We see party after party at Kirribilli House while the country burns and Sydney chokes. In the desperate search for someone who will shake his hand, our fuckwit coal-fondling prime minister seeks refuge with the national cricket team.

In other words: we see Australian capitalism in all its obscene, coal-addicted glory.

Searching for words to describe the catastrophe, many survivors, firefighters and observers find one: apocalypse. And clearly it is – for the dead, for their loved ones, for the communities blasted by columns of fire and turned into columns of smoke.

But this isn’t the end of days. It’s not even the end of summer. There is plenty more of the country that will burn.

Anyone who listens to the radio would have for months heard farmers, small town mayors, truck drivers and all sorts, testifying that vast tracts of country down the east coast from Brisbane to Melbourne, dry for ten years, has had no significant rainfall for three years and is tinder dry, waiting to explode. Hopefully the meteorologists are right, that the late shift of the monsoon up north might bring some rain down south, later in January. Whether that will actually put the fires out, though, is anyone’s guess. What the rest of this summer, and the summers to come might bring doesn’t bear thought.

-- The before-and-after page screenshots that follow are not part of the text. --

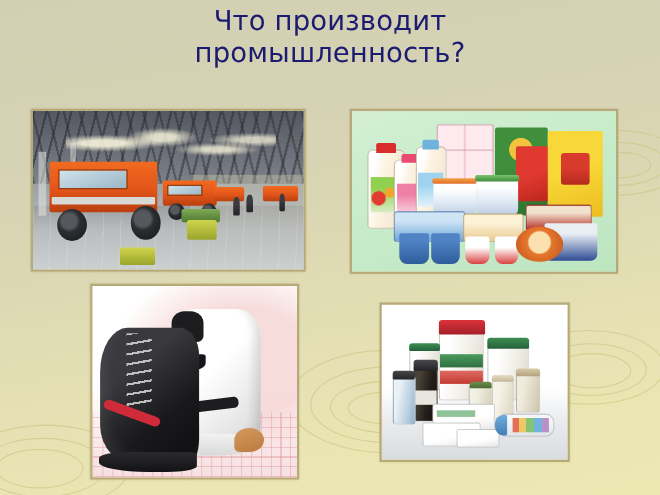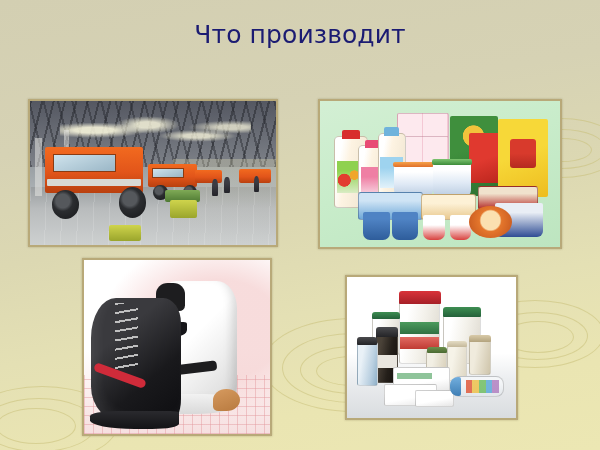--- a/index.html
+++ b/index.html
@@ -43,7 +43,7 @@
   
   .title-block {
     position: absolute;
-    top: 20px;
+    top: 4px;
     left: 0;
     width: 600px;
     text-align: center;

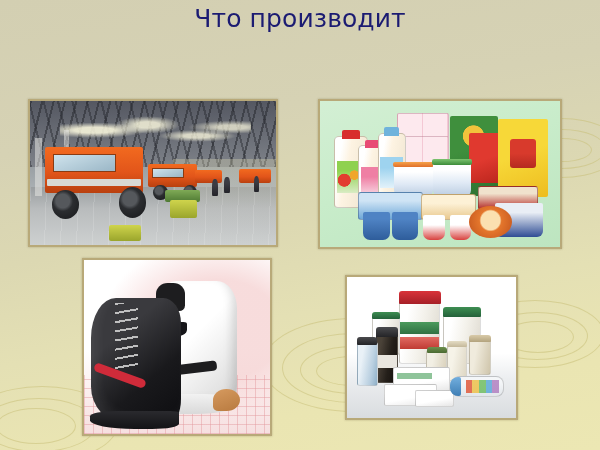--- a/index.html
+++ b/index.html
@@ -319,6 +319,7 @@
 
   <div class="title-block">
     <div class="title-line">Что производит</div>
+    <div class="title-line">промышленность?</div>
   </div>
 
   <div class="photo" id="photo-factory">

And this is before we hit the “tipping points” discussed by climate scientists; before Labor and Liberal’s Adani mine unleashes its profit-boosting load of poison into the atmosphere; before we hit the “runaway” part of the “runaway climate change” that Australia’s corporate elites profit so handsomely from fuelling; before Origin Energy’s fracking in the Northern Territory turns a profit; before BHP announces another world record profit on the back of its world-poisoning coal business.

Unlike the Biblical apocalypse, this seemingly unending fire season is no act of God. The most powerful people on Earth, and in Australia, have made choices that have led to this – specific choices in the interests of profit and power. And they won’t stop just because of the fires – not while there’s still profit to be made and political power to be held.

At a rally outside the International Mining and Resources Conference in Melbourne in October, a Chilean activist put it well: “They don’t care if people burn. They don’t care if the planet burns. They care only about their power. They will be the lords of the ashes.”

No saviour from on high will deliver us. The only path forward is to build a radical mass movement that can challenge and ultimately overthrow our rulers’ creed, their real religion, their alpha and their omega: their profits and their power.